A penumbral lunar eclipse occurred at the Moon’s ascending node of orbit on Friday, July 26, 1991, with an umbral magnitude of −0.8109. A lunar eclipse occurs when the Moon moves into the Earth's shadow, causing the Moon to be darkened. A penumbral lunar eclipse occurs when part or all of the Moon's near side passes into the Earth's penumbra. Unlike a solar eclipse, which can only be viewed from a relatively small area of the world, a lunar eclipse may be viewed from anywhere on the night side of Earth. Occurring about 2.25 days after apogee (on July 24, 1991, at 12:10 UTC), the Moon's apparent diameter was smaller.

This eclipse was the third of four lunar eclipses in 1991, with the others occurring on January 30 (penumbral), June 27 (penumbral), and December 21 (partial).

▶ _CHALLENGE_
Write out the passage on the July 1991 lunar eclipse word for word, starting at "This eclipse was" and ending at "December 21 (partial).".

Recorded data
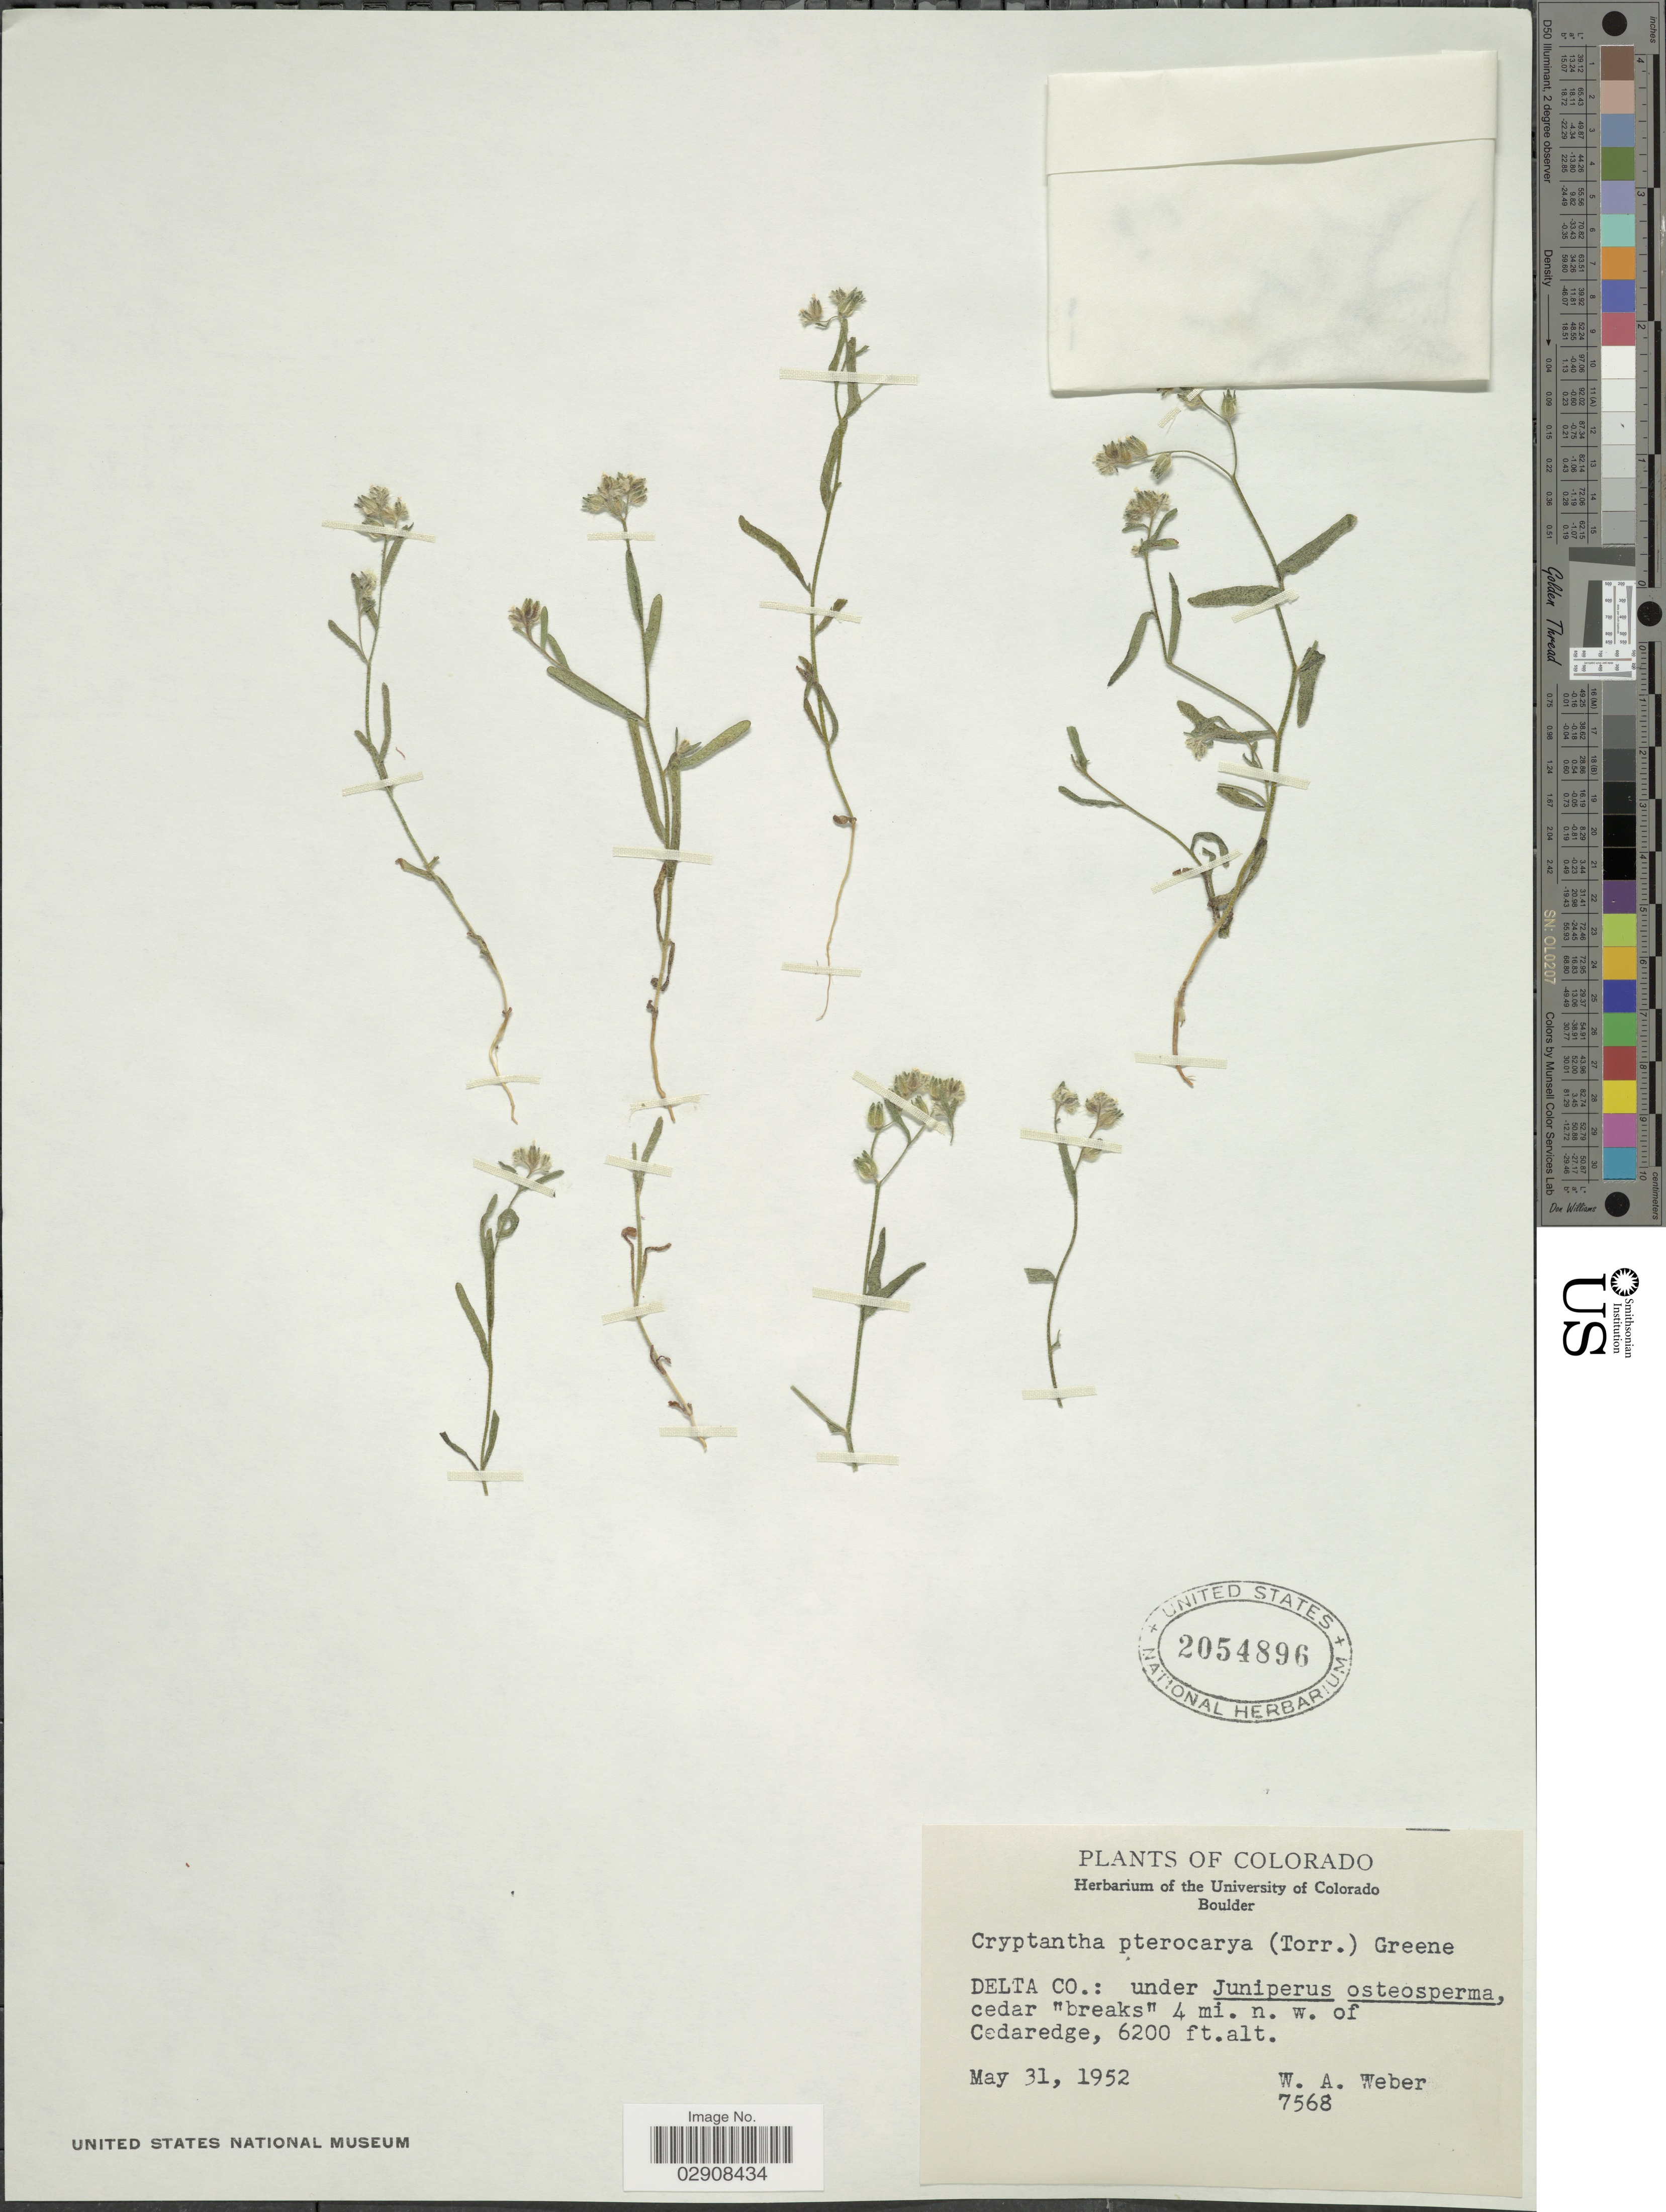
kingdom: Plantae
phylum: Tracheophyta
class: Magnoliopsida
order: Boraginales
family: Boraginaceae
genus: Cryptantha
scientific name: Cryptantha pterocarya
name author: (Torr.) Greene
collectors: W. A. Weber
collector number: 7568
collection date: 1952-05-31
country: United States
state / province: Colorado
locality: Delta Co.: 4 mi. n. w. of Cedaredge.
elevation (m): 1890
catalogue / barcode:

▶ _SOLUTION FOR THIS TASK_
This eclipse was the third of four lunar eclipses in 1991, with the others occurring on January 30 (penumbral), June 27 (penumbral), and December 21 (partial).